Series C Debentureholders and Debentureholders may vote by internet, by telephone or by contacting their brokers or investment advisors on or before 10:00 a.m. and 10:30 a.m. respectively (Atlantic Standard Time) on January 3, 2014. Detailed voting instructions are set out in the joint management information circular. Series C Debentureholders and Debentureholders of record at the close of business on December 2, 2013 will be entitled to vote at the Series C Debentureholder Meeting and the Debentureholder Meeting respectively.
The Toronto Stock Exchange (the “TSX”) has conditionally approved the listing of the amended debentures, which, subject to regulatory approval, will trade on the TSX under the symbols “RYL.DB.B”, “RYL.DB.C”, and “RYL.DB.D”.
For further particulars see “Benefits of the Debenture Amendments and Recommendation of the Board” in the joint management information circular of the Company dated November 29, 2013, which will be available under the Company’s profile on SEDAR at www.sedar.com and which will be mailed to Debentureholders in the coming days.
As of the close of business on November 28, 2013 there are $23,757,000 Series B debentures outstanding, $40,661,000 Series C Debentures outstanding, and $29,142,000 Series D debentures outstanding.
Forward Looking Statements
This press release may contain certain forward-looking statements relating, but not limited to, the
Company’s operations, anticipated financial performance, business prospects, and strategies. Forward- looking information typically contains statements with words such as “anticipate”, “does not anticipate”, “believe”, “estimate”, “forecast”, “intend”, “expect”, “does not expect”, “could”, “may”, “would”, “will”, “should”, “budgeted”, “plan” or other similar terms and expressions suggesting future outcomes. Such forward-looking statements are subject to risks, uncertainties, and other factors, which could cause actual results to differ materially from further results expressed, projected or implied by such forward-looking statements. Readers are therefore cautioned that the Company’s expectations, estimates and assumptions, although considered reasonable, may prove to be incorrect and readers should not place undue reliance on forward-looking statements.

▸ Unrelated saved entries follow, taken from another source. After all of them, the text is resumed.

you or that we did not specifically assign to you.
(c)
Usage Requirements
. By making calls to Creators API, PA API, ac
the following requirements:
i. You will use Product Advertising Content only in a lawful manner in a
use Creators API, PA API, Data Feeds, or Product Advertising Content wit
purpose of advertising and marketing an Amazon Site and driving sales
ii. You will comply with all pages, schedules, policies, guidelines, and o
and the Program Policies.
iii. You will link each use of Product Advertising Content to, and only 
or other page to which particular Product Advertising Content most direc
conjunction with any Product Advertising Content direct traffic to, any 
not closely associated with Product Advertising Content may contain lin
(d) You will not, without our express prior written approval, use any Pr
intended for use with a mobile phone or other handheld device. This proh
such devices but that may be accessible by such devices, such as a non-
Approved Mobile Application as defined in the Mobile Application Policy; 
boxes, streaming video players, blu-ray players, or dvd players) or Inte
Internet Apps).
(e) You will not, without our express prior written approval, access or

Forward-looking statements contained herein are not guarantees of future performance and involve certain risks, uncertainties and other factors that are difficult to predict, and could result in the outcome of such events being materially different from those set out in this news release, including, in particular, the terms, timing and success of any debenture amendments and the refinancing or conversion risk associated with the maturity of the debentures. The Company has no intention and undertakes no obligation to update or release any revisions to these forward-looking statements to reflect events or circumstances, unanticipated events or circumstances, or should its estimates or assumptions change, after the date hereof, except as expressly required by law.
About Royal Host Inc.
Royal Host Inc. is a diversified hospitality company. Royal Host currently owns 19 hotels with 2,611 rooms across Canada. Royal Host also owns and operates the Travelodge Canada franchise business which is currently comprised of over 90 hotels across Canada. Royal Host’s common shares and convertible debentures are traded on the Toronto Stock Exchange under the trading symbols “RYL”, “RYL.DB.B”, “RYL.DB.C” and “RYL.DB.D” respectively.